What permissions does a fine-grained token need in order to access a private repository for the checkout action?

[arnodunstatter]

From within a workflow I'm trying to perform the checkout action to clone a private repository other than that which contains the workflow (i.e. the workflow is within repository A, but I'm trying to clone repository B, both of which are private and within the same organization).

Since the secondary repository is private I understand "${{ github.token }} is scoped to the current repository, so if [I] want to checkout a different repository that is private [I] will need to provide [my] own PAT" as mentioned here.

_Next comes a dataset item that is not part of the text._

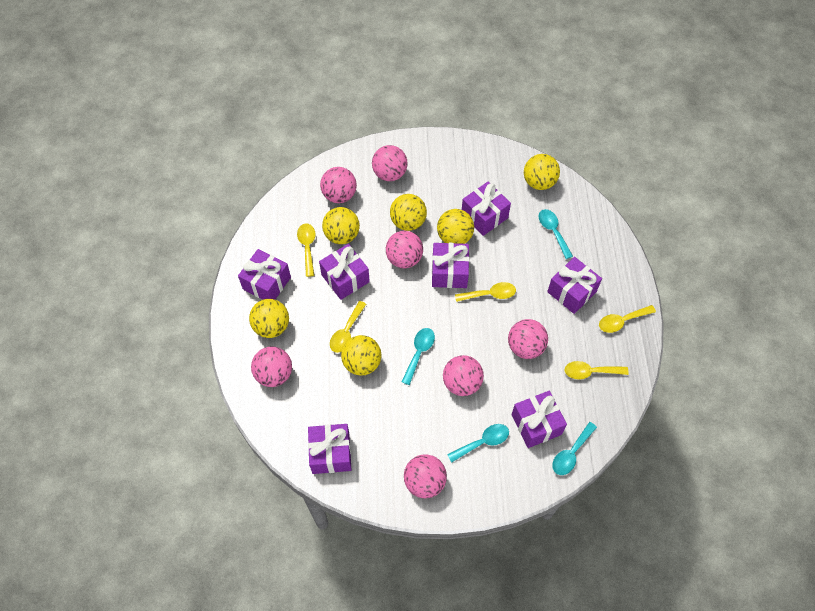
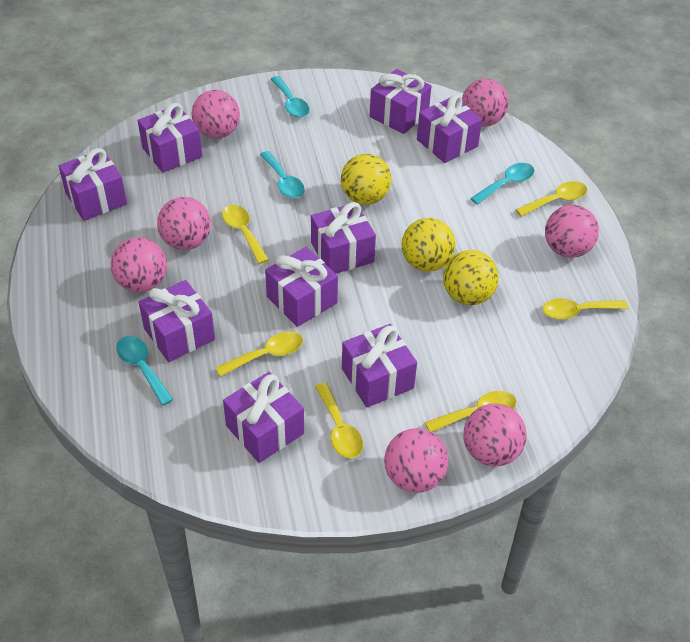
purple gift: [238,249,291,300] [308,424,351,474] [319,244,370,300] [432,243,469,288] [462,181,511,236] [512,391,567,448] [547,257,602,314] = 7 -> [59,148,127,221] [138,103,202,173] [139,280,215,362] [223,372,304,463] [265,247,338,327] [311,202,376,273] [342,324,417,407] [370,69,431,134] [417,94,482,163] = 9
yellow ball: [249,299,289,338] [322,207,360,244] [341,335,382,376] [390,194,427,231] [437,209,474,244] [524,154,560,190] = 6 -> [341,154,391,205] [402,218,455,272] [443,250,499,305] = 3
yellow spoon: [297,223,315,277] [330,301,366,353] [455,282,516,302] [564,361,629,380] [599,305,656,333] = 5 -> [216,331,303,377] [222,205,269,264] [315,383,363,458] [425,391,516,432] [515,181,587,217] [542,298,629,320] = 6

I understand I have two options:

1. use a classic token
2. use a fine-grained token.

According to the documentation on managing your personal access tokens "GitHub recommends that you use fine-grained personal access tokens instead of personal access tokens (classic) whenever possible."

I tried to do this, but received an error which directed me to the Get a Repository header in the Rest API documentation, which says very simply: The fine-grained token must have the following permission set: "Metadata" repository permissions (read) so I remade the token with access to that repository and with the metadata having read only access.

Still no dice, now I get an error saying:

  "C:\Program Files\Git\bin\git.exe" -c protocol.version=2 fetch --no-tags --prune --no-recurse-submodules --depth=1 origin +refs/heads/development:refs/remotes/origin/development
  remote: Write access to repository not granted.
  Error: fatal: unable to access 'https://github.com/<my_organization>/<my_repository>/': The requested URL returned error: 403
  The process 'C:\Program Files\Git\bin\git.exe' failed with exit code 128

So then I made a new token and gave this one read access to metadata, and read and write access to both actions and workflows, but I just get the same error.

I was able to figure out a work around: I made my token with permissions as closely resembling those which are given to the default GITHUB_TOKEN. While this works for now, I would still like to know the minimal permissions necessary to make use of the checkout action.

Questions:

1. What are the minimal permissions necessary for a fine-grained token to enable the use of the checkout action?
2. Why does the checkout action need write access at all?

[FISHMANPET]

I made a token that had read on Contents and Metadata and I was able to checkout another private repository with no problem. I didn't read in your initial description that you actually gave it access to Contents so I wasn't sure if you'd done that initially or not.

I also use this running on an ubuntu-latest runner, whereas I see yours is Windows, though I would imagine that doesn't have any actual impact.

[Gekko0114]

I encountered the same issue. It would be appreciated if the guidance is written in the official document of this repo.